The violation occurred when a note of submissions drawn up by Spiteri’s counsel and filed in the court registry in October 2016, together with a copy for the prosecution, never made it into the case file due to an administrative error.

As a result, the defence submissions were never seen by the magistrate presiding over the criminal proceedings, before judgment was handed down.

Mr Justice Silvio Meli, presiding the First Hall, Civil Court in its constitutional jurisdiction, having seen relevant previous judgments, declared that the proceedings had to be analysed as a whole in order to determine whether the failure alleged by the appellant had a determining effect upon the outcome of the case.

It was clear from the evidence that the Magistrates’ Court had been “totally deprived of the submissions” and was unable to carry out a full and complete evaluation of Spiteri’s defence.

Despite having filed his note of submissions, as authorized by the Magistrate, the note was never inserted in the case file, denying the defendant ‘equality of arms’ and consequently of his right to a fair hearing.

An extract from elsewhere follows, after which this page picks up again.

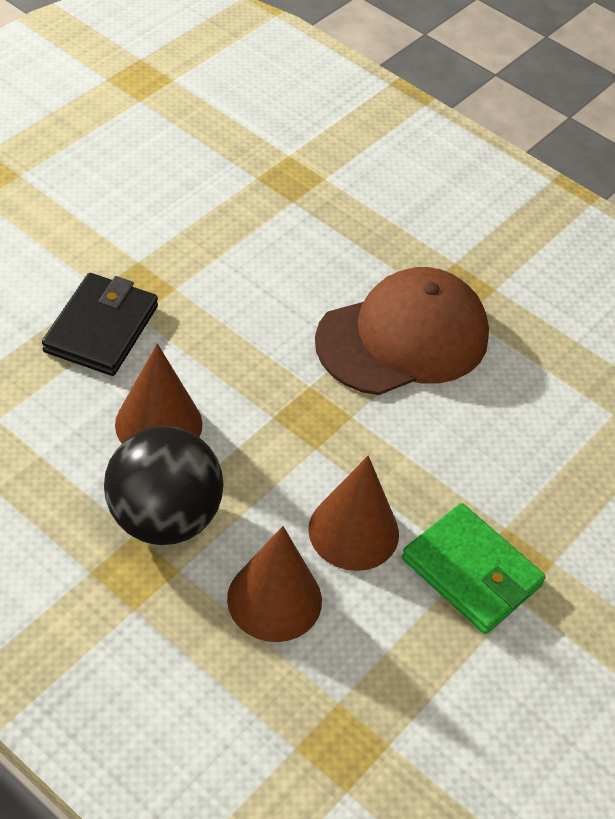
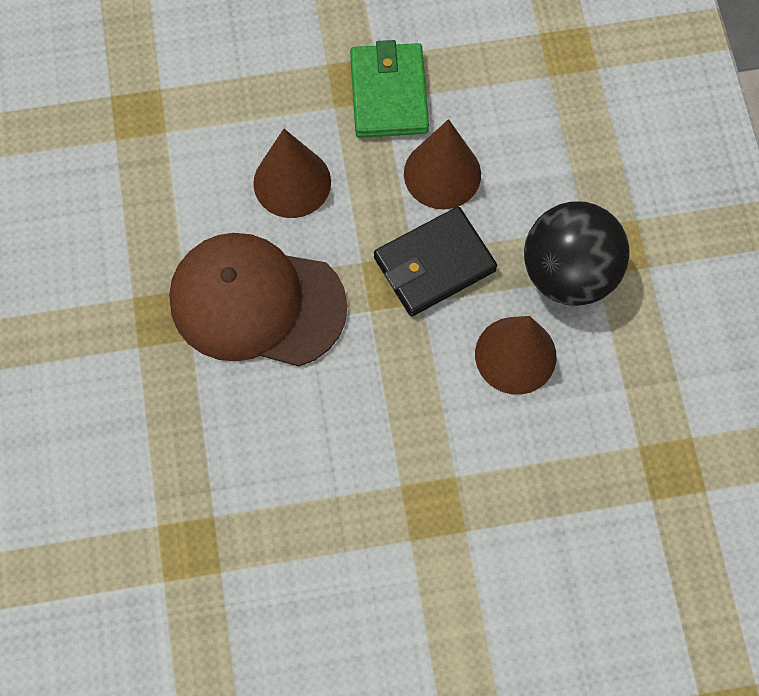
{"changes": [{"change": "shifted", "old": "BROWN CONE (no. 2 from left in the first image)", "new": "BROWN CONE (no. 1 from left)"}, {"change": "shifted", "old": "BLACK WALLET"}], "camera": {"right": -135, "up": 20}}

The court ruled that such a “procedural imbalance” was the fault of the court administration.

Declaring the appellant as having suffered a breach of his rights, Mr. Justice Meli sent the case back before the court of Magistrates to be re-examined in the light of the submissions which had previously been omitted, also ordering that a copy of the judgment be inserted in the records of the case.

Lawyers Arthur Azzopardi and Rene Darmanin were counsel to the appellant.